Leslie shows the boy Terabithia, basically; the requirements to see it are finding a secret place in the woods, swinging on a rope across a creek, and having a very active imagination. Again, whether this place is actually supposed to be real or not, that’s up to you. The fantastical characters are all representations of other characters in the story, mostly other students at the school. The minions of the “Dark Master” - think of the flying monkies from the Wizard of Oz and you’re almost there - resemble the bullies at school somewhat and say some of the things the bullies like to say when they torment their victims. The giant troll turns out to be representative of the big female bully at the school, Janice Avery, whom Leslie has to deal with on a daily basis.
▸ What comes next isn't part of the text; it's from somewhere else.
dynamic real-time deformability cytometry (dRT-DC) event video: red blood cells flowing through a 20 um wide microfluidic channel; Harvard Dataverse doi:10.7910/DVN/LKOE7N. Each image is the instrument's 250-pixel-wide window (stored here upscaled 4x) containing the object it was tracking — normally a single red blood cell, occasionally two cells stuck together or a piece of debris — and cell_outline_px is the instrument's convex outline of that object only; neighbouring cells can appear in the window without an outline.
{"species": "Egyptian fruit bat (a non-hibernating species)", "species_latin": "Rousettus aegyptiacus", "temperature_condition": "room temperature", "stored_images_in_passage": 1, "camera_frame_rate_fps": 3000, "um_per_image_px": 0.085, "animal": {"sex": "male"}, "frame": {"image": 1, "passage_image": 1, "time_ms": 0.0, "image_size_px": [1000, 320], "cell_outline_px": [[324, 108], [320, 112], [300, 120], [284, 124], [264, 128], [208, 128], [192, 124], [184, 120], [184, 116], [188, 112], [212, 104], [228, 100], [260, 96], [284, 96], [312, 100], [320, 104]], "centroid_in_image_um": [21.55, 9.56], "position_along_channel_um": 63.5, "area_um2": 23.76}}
But the troll turns out to be good after Janice softens up after a mostly unremarkable plot twist where Leslie discovers the bully crying in a bathroom and consoles and subsequently befriends her.

But anyway Jesse and Leslie spend a great deal of time in this magical land, escaping the pains and doldrums of everyday school life, swinging across that creek after almost every school day. They are the self-declared rulers of this world, the boy the king and the girl - well... guess. It’s pure escapism, like the fantasy worlds a lot of children go to when they play, like worlds we’ve all dabbled in at least a little bit when we were that age.

Real life interferes and intervenes, though, with Jesse having a crush on a hot teacher, Ms. Edmonds (and trust me, he has good taste, as teach was played by the uber hot Zooey Deschanel, sister of Emily Deschanel who plays Bones) and dealing with his sisters, in particular his younger sibling who is always begging to go play with him and his friend. His older sisters, I should mention, barely have any lines or screen time and aren’t much more than set pieces. There’s a fun scene where Jesse paints a room with Leslie and her parents, the enlightened parents I mentioned previously. And then later something Bad happens. I saw it coming. Well, I knew something like that was going to happen. It’s just that type of story, A Separate Peace-esque, if you will, that we’ve read before, which is why I figured some tragedy was coming down the pike.

For fear of giving something away, this is where I will wind down this review. It ends typically, with life lessons learned, tears wiped away, etc. And Jesse’s little sister does get to see Terabithia after her brother builds a bridge to it (hence the title) after displaying some carpentry skills that I doubt most 30-year-olds have. The bottom line: kids will like it, maybe even love it, and adults I think will find some of it interesting and not much too terribly much having to watch it with their children. Grading on a curve, mind you, I give it three out of five stars.